A Survey on the Economic Effects of Los Angeles County’s Plastic Bag Ban

Policy Reports | Energy and Natural Resources

No. 340
Thursday, August 16, 2012
by Pamela Villarreal and Baruch Feigenbaum

Economic Effects of the Los Angeles County Bag Ban

In 2011, the Los Angeles County Board of Supervisors passed an ordinance outlawing retailers’ use of thin-film polyethylene bags to pack consumers’ purchases. The bag ban was implemented in unincorporated areas (outside of city limits) of Los Angeles County in two stages. At first, the bag ban applied to large stores — with gross annual sales of at least $2 million or with 10,000 square feet of retail space — effective July 1, 2011. The second stage of the ban included stores with gross annual sales of less than $2 million or less than 10,000 square feet of retail space and became effective January 1, 2012. These stores included small grocery stores, drug stores and convenience stores.

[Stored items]
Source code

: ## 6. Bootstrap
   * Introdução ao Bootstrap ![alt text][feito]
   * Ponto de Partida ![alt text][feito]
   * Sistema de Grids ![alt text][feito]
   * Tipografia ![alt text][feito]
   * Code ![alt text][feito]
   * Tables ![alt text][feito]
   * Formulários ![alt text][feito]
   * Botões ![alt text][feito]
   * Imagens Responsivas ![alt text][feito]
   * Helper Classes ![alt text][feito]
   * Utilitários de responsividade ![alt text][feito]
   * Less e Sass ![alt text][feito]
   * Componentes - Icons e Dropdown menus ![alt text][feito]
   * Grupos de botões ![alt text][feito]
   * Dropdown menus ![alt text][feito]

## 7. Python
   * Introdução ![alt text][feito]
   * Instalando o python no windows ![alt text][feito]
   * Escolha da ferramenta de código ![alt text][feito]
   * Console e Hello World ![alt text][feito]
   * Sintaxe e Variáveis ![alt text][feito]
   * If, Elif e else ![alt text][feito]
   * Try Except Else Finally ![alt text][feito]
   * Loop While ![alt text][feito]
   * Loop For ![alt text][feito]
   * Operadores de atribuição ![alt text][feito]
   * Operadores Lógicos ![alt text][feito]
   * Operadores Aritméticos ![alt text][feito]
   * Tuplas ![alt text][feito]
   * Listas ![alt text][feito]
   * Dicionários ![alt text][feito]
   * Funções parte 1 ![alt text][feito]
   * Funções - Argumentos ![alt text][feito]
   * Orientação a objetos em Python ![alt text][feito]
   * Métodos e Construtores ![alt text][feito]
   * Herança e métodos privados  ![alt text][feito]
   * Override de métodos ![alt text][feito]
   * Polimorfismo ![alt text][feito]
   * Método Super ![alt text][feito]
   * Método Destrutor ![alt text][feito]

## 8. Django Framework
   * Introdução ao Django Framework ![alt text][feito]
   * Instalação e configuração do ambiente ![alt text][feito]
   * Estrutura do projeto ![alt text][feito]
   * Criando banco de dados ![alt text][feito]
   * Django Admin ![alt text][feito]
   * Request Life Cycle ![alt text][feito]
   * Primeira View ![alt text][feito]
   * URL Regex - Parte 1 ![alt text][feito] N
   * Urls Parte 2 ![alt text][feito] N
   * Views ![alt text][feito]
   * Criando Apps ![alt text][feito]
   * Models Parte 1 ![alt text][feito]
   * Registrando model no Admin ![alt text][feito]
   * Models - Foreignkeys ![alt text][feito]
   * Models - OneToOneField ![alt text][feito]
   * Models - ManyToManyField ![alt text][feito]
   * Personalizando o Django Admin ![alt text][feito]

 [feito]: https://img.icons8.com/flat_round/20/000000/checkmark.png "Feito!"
...
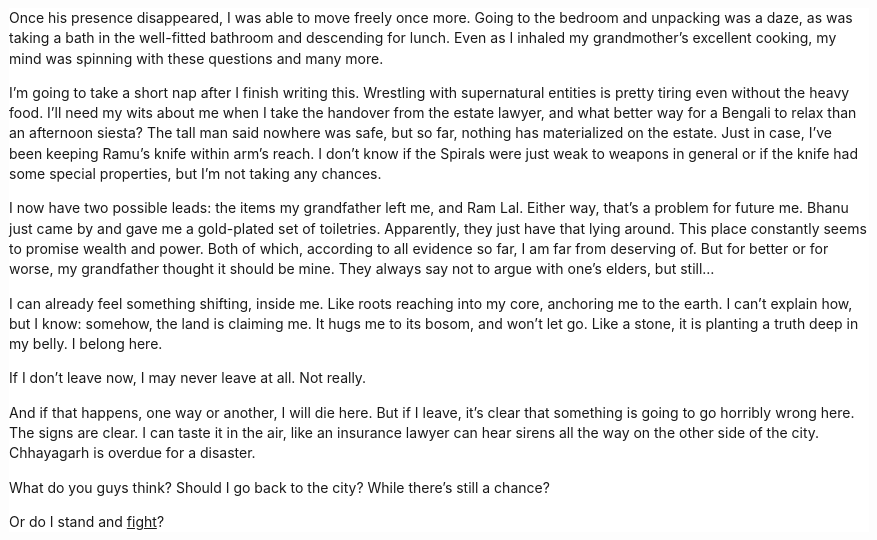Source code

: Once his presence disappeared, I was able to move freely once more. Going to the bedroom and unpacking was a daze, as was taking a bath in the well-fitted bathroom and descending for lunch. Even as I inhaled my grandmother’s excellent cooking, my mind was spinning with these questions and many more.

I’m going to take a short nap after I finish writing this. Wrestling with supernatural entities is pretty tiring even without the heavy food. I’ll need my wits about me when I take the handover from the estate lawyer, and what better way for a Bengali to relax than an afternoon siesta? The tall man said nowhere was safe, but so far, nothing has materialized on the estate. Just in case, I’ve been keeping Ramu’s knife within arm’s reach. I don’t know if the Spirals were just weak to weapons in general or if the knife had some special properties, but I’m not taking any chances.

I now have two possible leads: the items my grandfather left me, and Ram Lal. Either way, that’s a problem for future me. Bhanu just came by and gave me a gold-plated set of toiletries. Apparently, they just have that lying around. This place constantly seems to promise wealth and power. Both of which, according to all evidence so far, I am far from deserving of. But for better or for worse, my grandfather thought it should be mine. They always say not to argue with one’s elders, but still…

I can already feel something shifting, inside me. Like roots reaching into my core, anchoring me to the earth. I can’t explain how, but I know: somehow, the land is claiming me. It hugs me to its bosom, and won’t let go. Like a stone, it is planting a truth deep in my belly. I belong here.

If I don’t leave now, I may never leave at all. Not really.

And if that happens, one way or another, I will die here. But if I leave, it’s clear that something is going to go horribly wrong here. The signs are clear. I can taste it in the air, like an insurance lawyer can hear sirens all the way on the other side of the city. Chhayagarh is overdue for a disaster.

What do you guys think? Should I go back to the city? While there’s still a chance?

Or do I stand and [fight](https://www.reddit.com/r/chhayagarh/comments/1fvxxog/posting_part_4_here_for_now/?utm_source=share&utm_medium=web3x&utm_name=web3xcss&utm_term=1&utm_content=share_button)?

Your goal |
Reproduce the passage of the bag ban report from "Economic Effects of the" to "and convenience stores.", without changing a word.

Task answer |
Economic Effects of the Los Angeles County Bag Ban

In 2011, the Los Angeles County Board of Supervisors passed an ordinance outlawing retailers’ use of thin-film polyethylene bags to pack consumers’ purchases. The bag ban was implemented in unincorporated areas (outside of city limits) of Los Angeles County in two stages. At first, the bag ban applied to large stores — with gross annual sales of at least $2 million or with 10,000 square feet of retail space — effective July 1, 2011. The second stage of the ban included stores with gross annual sales of less than $2 million or less than 10,000 square feet of retail space and became effective January 1, 2012. These stores included small grocery stores, drug stores and convenience stores.